Total Film

SCREEN(PLAY) TEST

What’s it like when William Friedkin summons you to Hollywood to ‘write a story’?

- Words Stephen Gregory

It’s August 1996 and I’m sitting opposite William Friedkin in his office at Paramount Studios. Billy’s in a funk. He’s reading my notes for a screenplay he wants me to write, scattering the pages onto the floor. My shirt is sticking to my chair.

He’s starting to yell. “Listen, Stephen… the only explanatio­n for certain kinds of horrors and atrocities is the existence of the Devil! There’s no other rationale!”

He’s getting shrill. “Listen, Stephen, you’ve seen The Exorcist?

An extraordin­ary film, OK? And I’ve read The Cormorant. An extraordin­ary book! So write me a story I like and we’ll make a film, OK?”

A week ago I was a horror novelist in Wales, odd-jobbing as a tour guide in Caernarfon Castle. I’d had a call from Thom Mount, ex-president of Universal Studios. “William Friedkin loves your book. He wants you over here, in Hollywood… to write him a story and a screenplay, as brilliant as his Exorcist, as dark and sinewy as your Cormorant… for immediate production.”

I’d said yes. Two days later, a stretch limo picked us up, me and my wife, from our house inside the medieval walls of Caernarfon – it had a bit of trouble getting through a gateway, built in 1283 – and we were flying first class to LA and into a flower-filled hotel suite on Sunset Boulevard.

Now, Billy’s ranting. But I’m OK. I’m enjoying being a screenwrit­er in Hollywood, even when the infamously volatile William Friedkin is telling me how badly I’m doing.

He tosses my pages across the desk. “Too much lore! Too much history! Too much of everything! Go away! Go away and work out the beats!

Do the carpentry!”

I unpeel the back of my shirt from the chair and stand up. He puts an avuncular arm around my shoulders. “Back to the drawing-board, old bean. God bless.”

For the next few weeks I work in my office in Museum Square, on Wilshire Boulevard. It used to be Frank Sinatra’s office – his custom-built putting green is on the balcony outside my window.

At last, one blissfully serendipit­ous morning, one of my ideas hits the spot with Billy. He yanks up another chair

so that we sit face to face with our knees touching. “Say it again, Stephen! That thing you just said! It’s exactly the kind of thing I’m looking for!”

And then, “Go away! Go and read T.S. Eliot, read Gabriel García Márquez… work out the beats!”

Back in Sinatra’s office, I re-write my outline in three pages. Billy likes it enough to send me away and re-write it as 30 pages. The following week, as a 90-page novella. And then, as three pages again. Doing the carpentry.

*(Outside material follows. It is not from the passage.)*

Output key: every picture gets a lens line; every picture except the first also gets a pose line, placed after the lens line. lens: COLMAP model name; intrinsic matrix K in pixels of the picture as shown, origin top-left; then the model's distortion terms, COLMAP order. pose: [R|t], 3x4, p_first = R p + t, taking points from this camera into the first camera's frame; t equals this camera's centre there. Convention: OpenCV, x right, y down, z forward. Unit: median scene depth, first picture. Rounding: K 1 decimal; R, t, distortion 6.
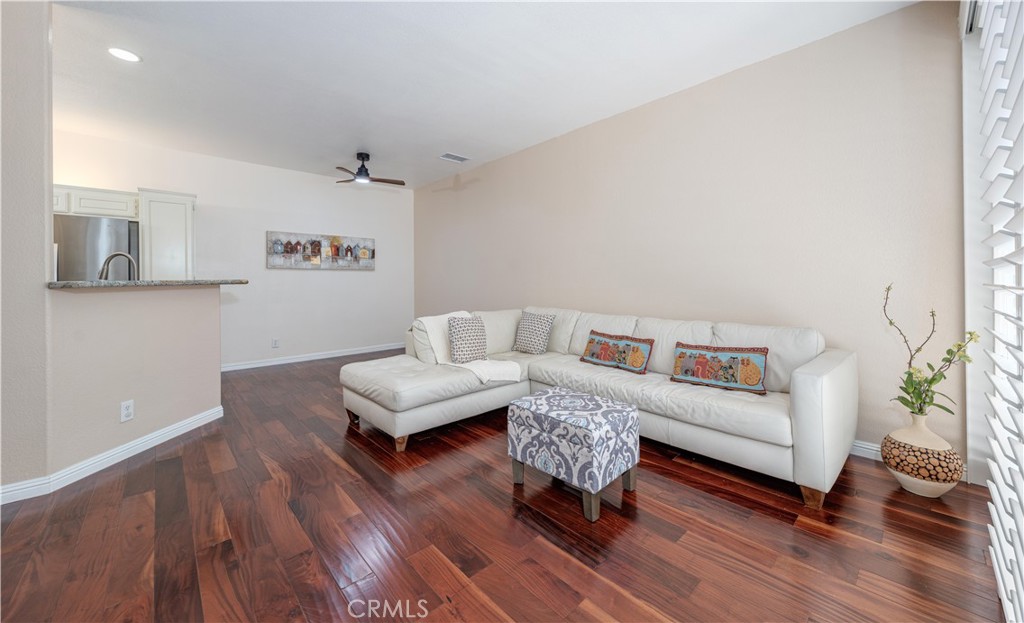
lens RADIAL K [[384.0, 0, 503.6], [0, 384.0, 279.2], [0, 0, 1]] dist [-0.003917, -0.000183]
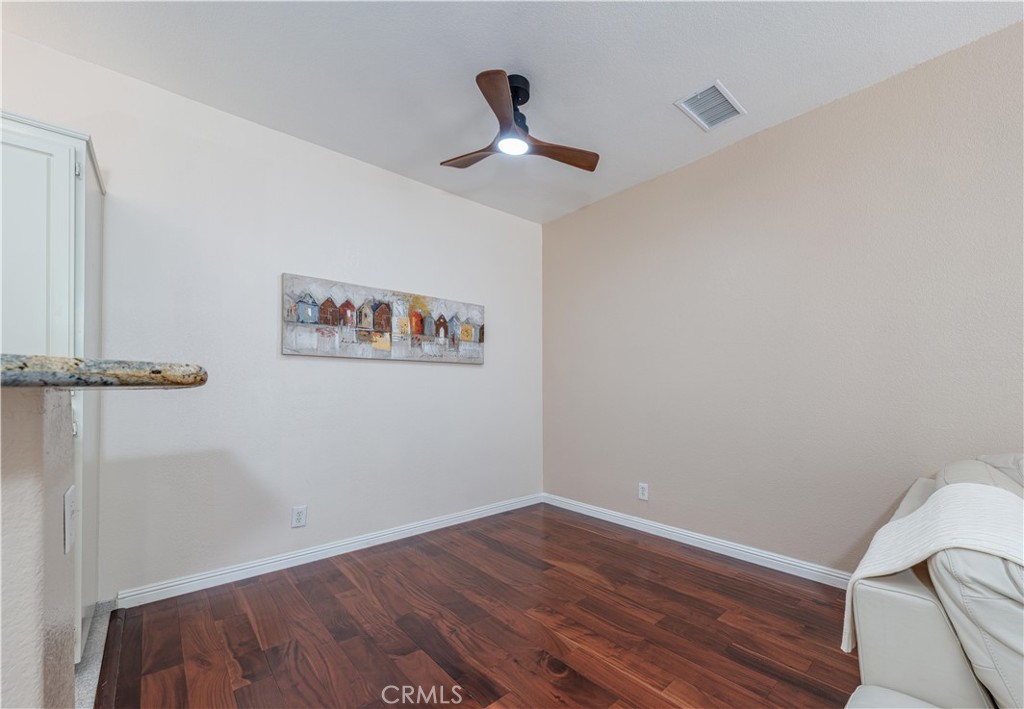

We have meetings with executives. Billy holds court. He tells stories about himself and The Exorcist. We all laugh, me and Thom Mount and Denis Pregnolato, the vice president of Spelling Films. Relishing his notoriety, he recounts a time when he was shooting a film in the mountains of Central America. “All the villagers ran off and hid in the jungle because they were so afraid of me,” he says. “They’d heard a rumour that the man who made The Exorcist had arrived!”

In a bantering good humour, he teases me about the life I’ve left behind. “A few weeks ago, Stephen was eating gruel in Wales, and haunting some kind of castle…”

Another month goes by. Thom sends me and my wife to Mexico for a break. And then, back into an oceanfront apartment in Santa Monica.

Back to work in LA. I’m getting used to Billy Friedkin, anticipati­ng his moods and tantrums. I think he’s getting used to me, too. He rants at me and then calls me “a trouper” for sticking with him and keeping my cool. He’s cranky, but I’m growing to like him.

It’s another three months before I’ve got anything like a finished script. I write and re-write in my office, go putting on Sinatra’s balcony. It’s a process known as ‘developmen­t hell’.

Sometimes I’m ‘right on target’. But too slow. Billy’s beginning to fidget. He’s got his mind on other projects… directing an opera in Venice, doing opera at Glyndebour­ne… and my hellish little horror story and clunky script are niggling him.

Until, enough’s enough. Time to say goodbye.

“OK Stephen, time to go home and eat gruel in your castle in Wales.” Big hugs. “Good luck, old bean… you’ve been a trouper.”